Eric Poitevin
Dans les photographies d’Éric Poitevin, il n’y a ni neutralité, ni objectivité, mais de la subjectivité : du choix. Telle qu’il la conçoit, l’image énonce des images. Tout est lisible, sans hiérarchie, mais sans pour autant s’abandonner à l’aléatoire. L’artiste choisit ses sujets parce que ceux-ci sont à portée de main, leur présence dans son œuvre reflète leur présence dans son quotidien, et leur apparente ruralité est l’image de sa propre ruralité.

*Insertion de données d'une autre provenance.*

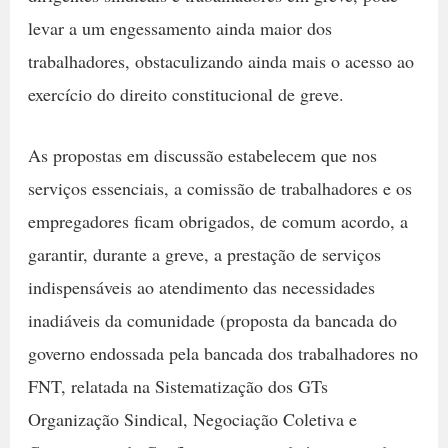
levar a um engessamento ainda maior dos
trabalhadores, obstaculizando ainda mais o acesso ao
exercício do direito constitucional de greve.
As propostas em discussão estabelecem que nos
serviços essenciais, a comissão de trabalhadores e os
empregadores ficam obrigados, de comum acordo, a
garantir, durante a greve, a prestação de serviços
indispensáveis ao atendimento das necessidades
inadiáveis da comunidade (proposta da bancada do
governo endossada pela bancada dos trabalhadores no
FNT, relatada na Sistematização dos GTs
Organização Sindical, Negociação Coletiva e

Ainsi s’est bâti un ensemble de sujets dont la cohérence est le fait d’une double ascendance. La première est celle, formelle et esthétique, de la construction de l’image. Les photographies répondent à des contraintes de forme parmi lesquelles le désir de connaissance est fondateur. Regarder procède d’une relation, une relation qui demande de prendre le temps, d’être dans l’attention aux choses et non dans l’usage que l’on pourrait en faire. D’où l’apparente simplicité des images produites par Éric Poitevin. Mais celle-ci est avant tout une réponse à leur insistance. L’artiste montre les objets pour insister lui-même, pour être au plus près d’eux, pour les voir vraiment, sans ajouter d’artifice.

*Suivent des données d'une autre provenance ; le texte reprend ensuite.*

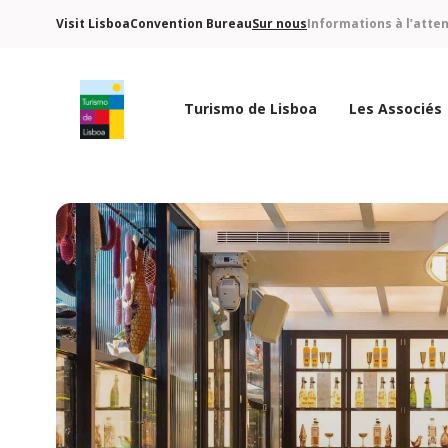
Visit Lisboa
Convention Bureau
Sur nous
Informations à l’atte
Turismo de Lisboa
Les Associés
Logo de Turismo de Lisboa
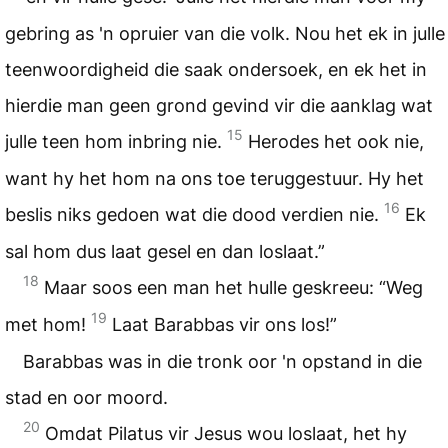
gebring as 'n opruier van die volk. Nou het ek in julle
teenwoordigheid die saak ondersoek, en ek het in
hierdie man geen grond gevind vir die aanklag wat
15
julle teen hom inbring nie.
Herodes het ook nie,
want hy het hom na ons toe teruggestuur. Hy het
16
beslis niks gedoen wat die dood verdien nie.
Ek
sal hom dus laat gesel en dan loslaat.”
18
Maar soos een man het hulle geskreeu: “Weg
19
met hom!
Laat Barabbas vir ons los!”
Barabbas was in die tronk oor 'n opstand in die
stad en oor moord.
20
Omdat Pilatus vir Jesus wou loslaat, het hy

À cette attention répond une volonté de précision dans le rapport au volume et à l’espace. Pour cette raison, les formats tendent vers une échelle une. Une illusion qui accentue la frontalité des photographies et assoit l’existence de leur sujet : plus que la photographie d’un bœuf ou un sous-bois, c’est le bœuf et le sous-bois que veut montrer Éric Poitevin.

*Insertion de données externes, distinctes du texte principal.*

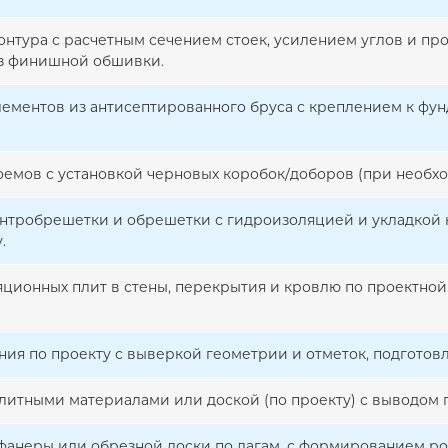
онтура с расчетным сечением стоек, усилением углов и п
з финишной обшивки.
ементов из антисептированного бруса с креплением к фун
емов с установкой черновых коробок/доборов (при необхо
онтробрешетки и обрешетки с гидроизоляцией и укладкой
.
ционных плит в стены, перекрытия и кровлю по проектной
ния по проекту с выверкой геометрии и отметок, подготов
литными материалами или доской (по проекту) с выводом п
фанеры или обрезной доски по лагам, с формированием р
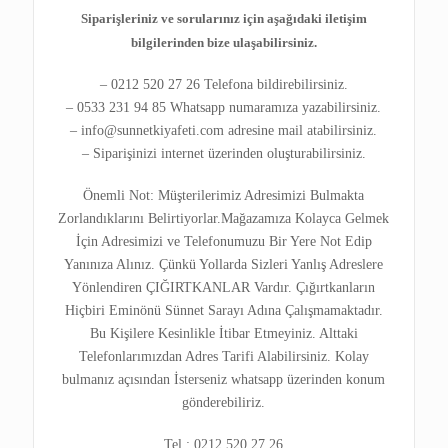
Siparişleriniz ve sorularınız için aşağıdaki iletişim
bilgilerinden bize ulaşabilirsiniz.
– 0212 520 27 26 Telefona bildirebilirsiniz.
– 0533 231 94 85 Whatsapp numaramıza yazabilirsiniz.
– info@sunnetkiyafeti.com adresine mail atabilirsiniz.
– Siparişinizi internet üzerinden oluşturabilirsiniz.
Önemli Not: Müşterilerimiz Adresimizi Bulmakta
Zorlandıklarını Belirtiyorlar.Mağazamıza Kolayca Gelmek
İçin Adresimizi ve Telefonumuzu Bir Yere Not Edip
Yanınıza Alınız. Çünkü Yollarda Sizleri Yanlış Adreslere
Yönlendiren ÇIĞIRTKANLAR Vardır. Çığırtkanların
Hiçbiri Eminönü Sünnet Sarayı Adına Çalışmamaktadır.
Bu Kişilere Kesinlikle İtibar Etmeyiniz. Alttaki
Telefonlarımızdan Adres Tarifi Alabilirsiniz. Kolay
bulmanız açısından İsterseniz whatsapp üzerinden konum
gönderebiliriz.
Tel : 0212 520 27 26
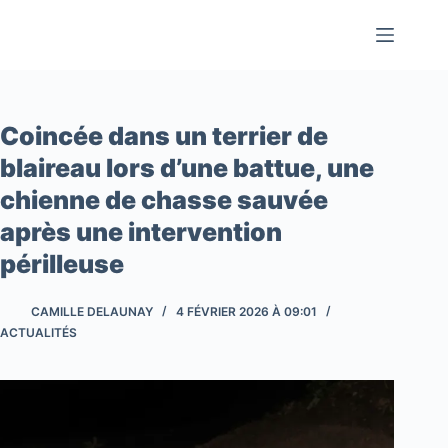
Passer
au
contenu
Coincée dans un terrier de
blaireau lors d’une battue, une
chienne de chasse sauvée
après une intervention
périlleuse
CAMILLE DELAUNAY
4 FÉVRIER 2026 À 09:01
ACTUALITÉS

La seconde ascendance qui fonde le travail de l’artiste est celle d’une réalité qui s’éprouve au jour le jour, jusqu’à s’imposer comme évidence. Les photographies répondent aux images qu’arpente le regard. Il y a une logique cachée, non sous-terraine, mais de territoire, une logique géographique, dont l’exploration induit l’œuvre. Dans chaque brin d’herbe, chaque trophée de chasse, chaque portrait et chaque nu il y a un climat de l’image, une saisonnalité que portent les photographies d’Éric Poitevin.